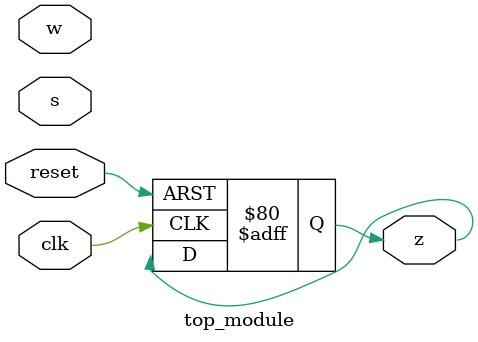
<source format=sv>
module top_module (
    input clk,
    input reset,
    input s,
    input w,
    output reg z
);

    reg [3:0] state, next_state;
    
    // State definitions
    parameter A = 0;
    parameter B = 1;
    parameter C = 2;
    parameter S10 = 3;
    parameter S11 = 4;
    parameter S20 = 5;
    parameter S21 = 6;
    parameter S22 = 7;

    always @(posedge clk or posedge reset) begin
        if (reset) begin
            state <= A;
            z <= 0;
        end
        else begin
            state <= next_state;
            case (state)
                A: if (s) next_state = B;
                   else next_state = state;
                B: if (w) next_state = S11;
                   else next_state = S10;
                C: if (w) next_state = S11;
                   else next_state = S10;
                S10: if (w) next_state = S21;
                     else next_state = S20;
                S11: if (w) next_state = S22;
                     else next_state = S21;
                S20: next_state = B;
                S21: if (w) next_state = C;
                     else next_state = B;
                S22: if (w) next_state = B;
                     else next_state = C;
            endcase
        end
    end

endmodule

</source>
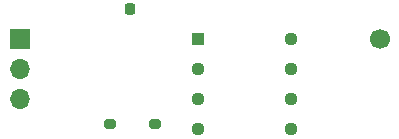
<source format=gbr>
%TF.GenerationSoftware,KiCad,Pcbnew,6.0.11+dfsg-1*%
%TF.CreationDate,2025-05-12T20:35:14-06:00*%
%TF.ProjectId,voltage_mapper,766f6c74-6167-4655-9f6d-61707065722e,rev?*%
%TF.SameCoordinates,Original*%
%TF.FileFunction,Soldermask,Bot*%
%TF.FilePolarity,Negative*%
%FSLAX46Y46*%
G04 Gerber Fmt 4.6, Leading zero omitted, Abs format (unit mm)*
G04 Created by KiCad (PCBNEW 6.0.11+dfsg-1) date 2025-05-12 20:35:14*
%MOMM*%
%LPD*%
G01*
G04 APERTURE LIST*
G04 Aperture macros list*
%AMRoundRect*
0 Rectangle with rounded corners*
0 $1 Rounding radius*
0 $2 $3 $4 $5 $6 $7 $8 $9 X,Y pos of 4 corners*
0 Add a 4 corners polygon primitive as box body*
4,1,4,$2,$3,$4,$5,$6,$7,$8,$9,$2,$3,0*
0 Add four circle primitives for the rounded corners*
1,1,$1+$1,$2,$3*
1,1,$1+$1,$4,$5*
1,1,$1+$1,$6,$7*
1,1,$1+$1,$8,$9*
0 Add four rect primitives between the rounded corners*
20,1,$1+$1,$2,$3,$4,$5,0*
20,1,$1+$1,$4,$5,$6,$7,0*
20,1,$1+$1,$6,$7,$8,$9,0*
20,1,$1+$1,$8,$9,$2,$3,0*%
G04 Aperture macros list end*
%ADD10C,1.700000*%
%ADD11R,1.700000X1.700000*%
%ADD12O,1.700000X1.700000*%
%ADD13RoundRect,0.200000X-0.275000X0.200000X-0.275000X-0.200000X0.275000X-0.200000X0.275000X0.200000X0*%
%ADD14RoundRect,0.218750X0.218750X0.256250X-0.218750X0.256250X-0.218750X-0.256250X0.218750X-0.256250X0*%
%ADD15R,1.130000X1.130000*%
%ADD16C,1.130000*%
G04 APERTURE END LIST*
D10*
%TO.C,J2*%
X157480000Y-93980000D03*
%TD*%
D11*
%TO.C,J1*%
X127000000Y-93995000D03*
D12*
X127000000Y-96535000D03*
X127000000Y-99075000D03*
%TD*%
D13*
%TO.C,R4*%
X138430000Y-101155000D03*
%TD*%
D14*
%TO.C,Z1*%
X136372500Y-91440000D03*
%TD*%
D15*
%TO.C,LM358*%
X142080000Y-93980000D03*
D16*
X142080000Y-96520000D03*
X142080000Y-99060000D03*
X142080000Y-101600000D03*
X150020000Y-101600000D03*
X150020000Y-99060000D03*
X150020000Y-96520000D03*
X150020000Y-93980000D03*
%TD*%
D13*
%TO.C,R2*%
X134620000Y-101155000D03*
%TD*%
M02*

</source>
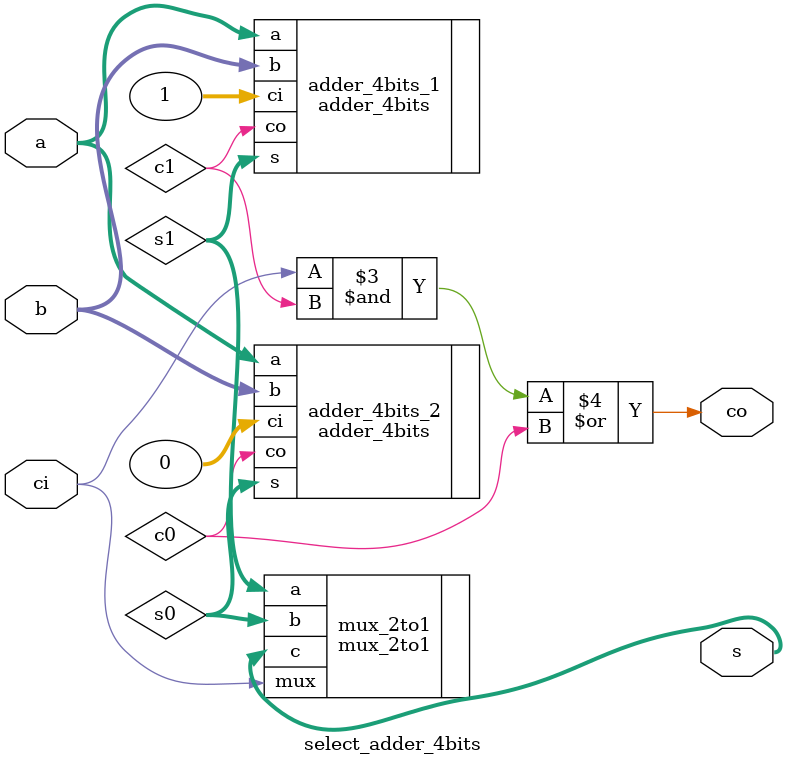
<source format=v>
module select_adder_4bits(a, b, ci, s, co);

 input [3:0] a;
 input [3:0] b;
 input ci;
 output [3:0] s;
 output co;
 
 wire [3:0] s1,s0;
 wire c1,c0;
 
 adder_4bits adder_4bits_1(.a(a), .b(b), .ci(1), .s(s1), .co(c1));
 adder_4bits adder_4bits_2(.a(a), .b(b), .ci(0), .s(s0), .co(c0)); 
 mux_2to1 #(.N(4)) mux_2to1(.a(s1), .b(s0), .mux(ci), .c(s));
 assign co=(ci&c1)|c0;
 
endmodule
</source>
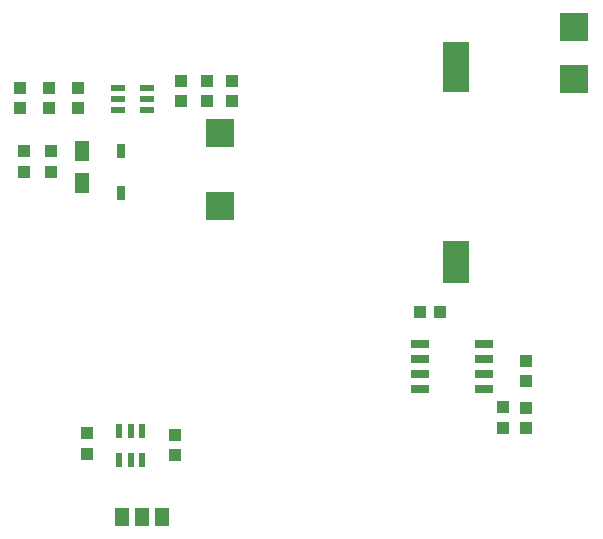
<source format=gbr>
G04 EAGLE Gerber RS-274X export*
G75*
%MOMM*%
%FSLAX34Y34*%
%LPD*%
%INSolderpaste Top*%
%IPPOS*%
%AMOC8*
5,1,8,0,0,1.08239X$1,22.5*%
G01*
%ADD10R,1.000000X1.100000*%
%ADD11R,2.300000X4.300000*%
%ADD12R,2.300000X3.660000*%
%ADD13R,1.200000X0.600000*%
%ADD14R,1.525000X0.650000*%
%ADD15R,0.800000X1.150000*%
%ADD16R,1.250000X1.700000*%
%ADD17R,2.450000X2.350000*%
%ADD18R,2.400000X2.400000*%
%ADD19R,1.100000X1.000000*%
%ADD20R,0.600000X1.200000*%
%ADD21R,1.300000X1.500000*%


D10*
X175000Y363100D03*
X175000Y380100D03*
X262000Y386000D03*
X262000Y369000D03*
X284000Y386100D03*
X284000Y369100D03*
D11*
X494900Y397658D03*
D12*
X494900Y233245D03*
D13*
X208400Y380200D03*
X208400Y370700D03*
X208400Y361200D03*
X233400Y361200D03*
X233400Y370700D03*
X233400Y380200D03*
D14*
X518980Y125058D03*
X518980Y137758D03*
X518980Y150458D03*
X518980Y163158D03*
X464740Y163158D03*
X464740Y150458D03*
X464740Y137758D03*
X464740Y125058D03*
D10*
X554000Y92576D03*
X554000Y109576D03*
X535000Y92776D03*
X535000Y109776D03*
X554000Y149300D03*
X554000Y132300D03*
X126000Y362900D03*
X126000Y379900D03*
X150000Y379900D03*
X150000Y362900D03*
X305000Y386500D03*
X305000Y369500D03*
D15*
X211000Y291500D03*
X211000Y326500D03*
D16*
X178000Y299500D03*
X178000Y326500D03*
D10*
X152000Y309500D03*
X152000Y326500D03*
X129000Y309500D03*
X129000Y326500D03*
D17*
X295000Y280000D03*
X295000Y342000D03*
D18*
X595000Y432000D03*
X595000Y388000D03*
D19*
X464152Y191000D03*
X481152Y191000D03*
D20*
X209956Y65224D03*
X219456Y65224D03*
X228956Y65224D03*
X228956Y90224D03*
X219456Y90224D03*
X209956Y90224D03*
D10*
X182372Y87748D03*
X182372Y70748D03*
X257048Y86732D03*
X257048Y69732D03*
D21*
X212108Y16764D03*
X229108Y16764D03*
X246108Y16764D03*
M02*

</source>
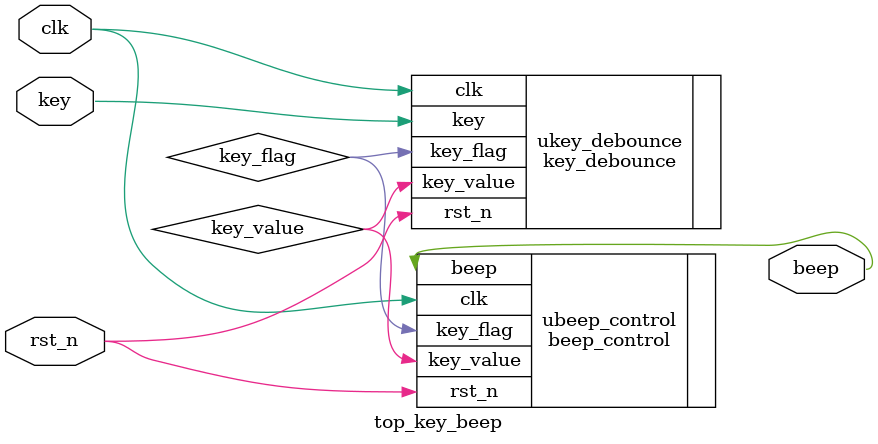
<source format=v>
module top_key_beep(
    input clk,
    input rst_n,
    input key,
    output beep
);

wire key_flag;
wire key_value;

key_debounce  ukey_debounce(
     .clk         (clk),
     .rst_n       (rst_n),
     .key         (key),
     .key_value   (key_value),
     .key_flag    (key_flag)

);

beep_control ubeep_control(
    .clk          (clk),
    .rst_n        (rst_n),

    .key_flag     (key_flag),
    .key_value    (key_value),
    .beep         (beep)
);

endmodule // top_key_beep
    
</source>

#### Directions for this task:
The full text of the data above, exact and without pictures, is what to return.

#### Written response:
<source format=sv>
module top_module (
    input clk,
    input reset,
    input s,
    input w,
    output reg z
);

    reg [3:0] state, next_state;
    
    // State definitions
    parameter A = 0;
    parameter B = 1;
    parameter C = 2;
    parameter S10 = 3;
    parameter S11 = 4;
    parameter S20 = 5;
    parameter S21 = 6;
    parameter S22 = 7;

    always @(posedge clk or posedge reset) begin
        if (reset) begin
            state <= A;
            z <= 0;
        end
        else begin
            state <= next_state;
            case (state)
                A: if (s) next_state = B;
                   else next_state = state;
                B: if (w) next_state = S11;
                   else next_state = S10;
                C: if (w) next_state = S11;
                   else next_state = S10;
                S10: if (w) next_state = S21;
                     else next_state = S20;
                S11: if (w) next_state = S22;
                     else next_state = S21;
                S20: next_state = B;
                S21: if (w) next_state = C;
                     else next_state = B;
                S22: if (w) next_state = B;
                     else next_state = C;
            endcase
        end
    end

endmodule

</source>
<source format=gbr>
%TF.GenerationSoftware,KiCad,Pcbnew,6.0.11+dfsg-1*%
%TF.CreationDate,2025-05-12T20:35:14-06:00*%
%TF.ProjectId,voltage_mapper,766f6c74-6167-4655-9f6d-61707065722e,rev?*%
%TF.SameCoordinates,Original*%
%TF.FileFunction,Soldermask,Bot*%
%TF.FilePolarity,Negative*%
%FSLAX46Y46*%
G04 Gerber Fmt 4.6, Leading zero omitted, Abs format (unit mm)*
G04 Created by KiCad (PCBNEW 6.0.11+dfsg-1) date 2025-05-12 20:35:14*
%MOMM*%
%LPD*%
G01*
G04 APERTURE LIST*
G04 Aperture macros list*
%AMRoundRect*
0 Rectangle with rounded corners*
0 $1 Rounding radius*
0 $2 $3 $4 $5 $6 $7 $8 $9 X,Y pos of 4 corners*
0 Add a 4 corners polygon primitive as box body*
4,1,4,$2,$3,$4,$5,$6,$7,$8,$9,$2,$3,0*
0 Add four circle primitives for the rounded corners*
1,1,$1+$1,$2,$3*
1,1,$1+$1,$4,$5*
1,1,$1+$1,$6,$7*
1,1,$1+$1,$8,$9*
0 Add four rect primitives between the rounded corners*
20,1,$1+$1,$2,$3,$4,$5,0*
20,1,$1+$1,$4,$5,$6,$7,0*
20,1,$1+$1,$6,$7,$8,$9,0*
20,1,$1+$1,$8,$9,$2,$3,0*%
G04 Aperture macros list end*
%ADD10C,1.700000*%
%ADD11R,1.700000X1.700000*%
%ADD12O,1.700000X1.700000*%
%ADD13RoundRect,0.200000X-0.275000X0.200000X-0.275000X-0.200000X0.275000X-0.200000X0.275000X0.200000X0*%
%ADD14RoundRect,0.218750X0.218750X0.256250X-0.218750X0.256250X-0.218750X-0.256250X0.218750X-0.256250X0*%
%ADD15R,1.130000X1.130000*%
%ADD16C,1.130000*%
G04 APERTURE END LIST*
D10*
%TO.C,J2*%
X157480000Y-93980000D03*
%TD*%
D11*
%TO.C,J1*%
X127000000Y-93995000D03*
D12*
X127000000Y-96535000D03*
X127000000Y-99075000D03*
%TD*%
D13*
%TO.C,R4*%
X138430000Y-101155000D03*
%TD*%
D14*
%TO.C,Z1*%
X136372500Y-91440000D03*
%TD*%
D15*
%TO.C,LM358*%
X142080000Y-93980000D03*
D16*
X142080000Y-96520000D03*
X142080000Y-99060000D03*
X142080000Y-101600000D03*
X150020000Y-101600000D03*
X150020000Y-99060000D03*
X150020000Y-96520000D03*
X150020000Y-93980000D03*
%TD*%
D13*
%TO.C,R2*%
X134620000Y-101155000D03*
%TD*%
M02*

</source>
<source format=v>
module select_adder_4bits(a, b, ci, s, co);

 input [3:0] a;
 input [3:0] b;
 input ci;
 output [3:0] s;
 output co;
 
 wire [3:0] s1,s0;
 wire c1,c0;
 
 adder_4bits adder_4bits_1(.a(a), .b(b), .ci(1), .s(s1), .co(c1));
 adder_4bits adder_4bits_2(.a(a), .b(b), .ci(0), .s(s0), .co(c0)); 
 mux_2to1 #(.N(4)) mux_2to1(.a(s1), .b(s0), .mux(ci), .c(s));
 assign co=(ci&c1)|c0;
 
endmodule
</source>
<source format=gbr>
G04 EAGLE Gerber RS-274X export*
G75*
%MOMM*%
%FSLAX34Y34*%
%LPD*%
%INSolderpaste Top*%
%IPPOS*%
%AMOC8*
5,1,8,0,0,1.08239X$1,22.5*%
G01*
%ADD10R,1.000000X1.100000*%
%ADD11R,2.300000X4.300000*%
%ADD12R,2.300000X3.660000*%
%ADD13R,1.200000X0.600000*%
%ADD14R,1.525000X0.650000*%
%ADD15R,0.800000X1.150000*%
%ADD16R,1.250000X1.700000*%
%ADD17R,2.450000X2.350000*%
%ADD18R,2.400000X2.400000*%
%ADD19R,1.100000X1.000000*%
%ADD20R,0.600000X1.200000*%
%ADD21R,1.300000X1.500000*%


D10*
X175000Y363100D03*
X175000Y380100D03*
X262000Y386000D03*
X262000Y369000D03*
X284000Y386100D03*
X284000Y369100D03*
D11*
X494900Y397658D03*
D12*
X494900Y233245D03*
D13*
X208400Y380200D03*
X208400Y370700D03*
X208400Y361200D03*
X233400Y361200D03*
X233400Y370700D03*
X233400Y380200D03*
D14*
X518980Y125058D03*
X518980Y137758D03*
X518980Y150458D03*
X518980Y163158D03*
X464740Y163158D03*
X464740Y150458D03*
X464740Y137758D03*
X464740Y125058D03*
D10*
X554000Y92576D03*
X554000Y109576D03*
X535000Y92776D03*
X535000Y109776D03*
X554000Y149300D03*
X554000Y132300D03*
X126000Y362900D03*
X126000Y379900D03*
X150000Y379900D03*
X150000Y362900D03*
X305000Y386500D03*
X305000Y369500D03*
D15*
X211000Y291500D03*
X211000Y326500D03*
D16*
X178000Y299500D03*
X178000Y326500D03*
D10*
X152000Y309500D03*
X152000Y326500D03*
X129000Y309500D03*
X129000Y326500D03*
D17*
X295000Y280000D03*
X295000Y342000D03*
D18*
X595000Y432000D03*
X595000Y388000D03*
D19*
X464152Y191000D03*
X481152Y191000D03*
D20*
X209956Y65224D03*
X219456Y65224D03*
X228956Y65224D03*
X228956Y90224D03*
X219456Y90224D03*
X209956Y90224D03*
D10*
X182372Y87748D03*
X182372Y70748D03*
X257048Y86732D03*
X257048Y69732D03*
D21*
X212108Y16764D03*
X229108Y16764D03*
X246108Y16764D03*
M02*

</source>
<source format=v>
module top_key_beep(
    input clk,
    input rst_n,
    input key,
    output beep
);

wire key_flag;
wire key_value;

key_debounce  ukey_debounce(
     .clk         (clk),
     .rst_n       (rst_n),
     .key         (key),
     .key_value   (key_value),
     .key_flag    (key_flag)

);

beep_control ubeep_control(
    .clk          (clk),
    .rst_n        (rst_n),

    .key_flag     (key_flag),
    .key_value    (key_value),
    .beep         (beep)
);

endmodule // top_key_beep
    
</source>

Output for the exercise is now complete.